- Opening Delimiter -

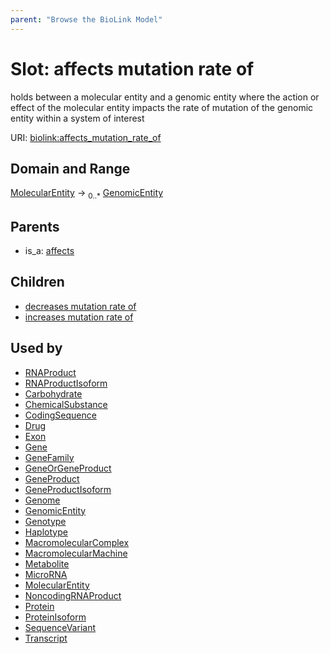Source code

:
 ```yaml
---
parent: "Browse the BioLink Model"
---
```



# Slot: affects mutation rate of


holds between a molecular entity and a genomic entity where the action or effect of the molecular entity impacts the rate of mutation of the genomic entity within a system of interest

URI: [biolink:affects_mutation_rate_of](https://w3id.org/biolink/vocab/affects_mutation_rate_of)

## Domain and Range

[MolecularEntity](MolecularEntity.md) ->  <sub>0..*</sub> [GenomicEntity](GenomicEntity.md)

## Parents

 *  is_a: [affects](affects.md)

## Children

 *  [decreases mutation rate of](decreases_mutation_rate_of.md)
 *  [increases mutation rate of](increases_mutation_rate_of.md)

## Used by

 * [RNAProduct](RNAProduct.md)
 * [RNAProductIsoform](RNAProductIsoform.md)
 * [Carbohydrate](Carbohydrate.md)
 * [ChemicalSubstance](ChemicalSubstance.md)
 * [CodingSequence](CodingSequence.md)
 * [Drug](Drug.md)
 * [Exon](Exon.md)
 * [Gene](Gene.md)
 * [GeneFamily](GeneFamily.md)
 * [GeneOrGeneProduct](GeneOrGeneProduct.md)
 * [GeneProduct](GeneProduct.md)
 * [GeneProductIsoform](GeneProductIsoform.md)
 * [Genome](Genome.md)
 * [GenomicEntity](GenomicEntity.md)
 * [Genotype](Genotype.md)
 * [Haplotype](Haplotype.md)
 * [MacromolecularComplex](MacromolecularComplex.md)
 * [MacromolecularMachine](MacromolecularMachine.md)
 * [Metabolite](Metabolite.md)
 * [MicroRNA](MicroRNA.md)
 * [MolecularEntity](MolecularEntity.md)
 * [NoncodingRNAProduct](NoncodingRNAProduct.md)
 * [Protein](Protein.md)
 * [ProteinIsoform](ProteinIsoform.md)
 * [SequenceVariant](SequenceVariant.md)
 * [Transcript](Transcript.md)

- Closing Delimiter -

What is being asked: Output the records verbatim without pictures.

Completed task:
Source code

:
 ```yaml
---
parent: "Browse the BioLink Model"
---
```



# Slot: affects mutation rate of


holds between a molecular entity and a genomic entity where the action or effect of the molecular entity impacts the rate of mutation of the genomic entity within a system of interest

URI: [biolink:affects_mutation_rate_of](https://w3id.org/biolink/vocab/affects_mutation_rate_of)

## Domain and Range

[MolecularEntity](MolecularEntity.md) ->  <sub>0..*</sub> [GenomicEntity](GenomicEntity.md)

## Parents

 *  is_a: [affects](affects.md)

## Children

 *  [decreases mutation rate of](decreases_mutation_rate_of.md)
 *  [increases mutation rate of](increases_mutation_rate_of.md)

## Used by

 * [RNAProduct](RNAProduct.md)
 * [RNAProductIsoform](RNAProductIsoform.md)
 * [Carbohydrate](Carbohydrate.md)
 * [ChemicalSubstance](ChemicalSubstance.md)
 * [CodingSequence](CodingSequence.md)
 * [Drug](Drug.md)
 * [Exon](Exon.md)
 * [Gene](Gene.md)
 * [GeneFamily](GeneFamily.md)
 * [GeneOrGeneProduct](GeneOrGeneProduct.md)
 * [GeneProduct](GeneProduct.md)
 * [GeneProductIsoform](GeneProductIsoform.md)
 * [Genome](Genome.md)
 * [GenomicEntity](GenomicEntity.md)
 * [Genotype](Genotype.md)
 * [Haplotype](Haplotype.md)
 * [MacromolecularComplex](MacromolecularComplex.md)
 * [MacromolecularMachine](MacromolecularMachine.md)
 * [Metabolite](Metabolite.md)
 * [MicroRNA](MicroRNA.md)
 * [MolecularEntity](MolecularEntity.md)
 * [NoncodingRNAProduct](NoncodingRNAProduct.md)
 * [Protein](Protein.md)
 * [ProteinIsoform](ProteinIsoform.md)
 * [SequenceVariant](SequenceVariant.md)
 * [Transcript](Transcript.md)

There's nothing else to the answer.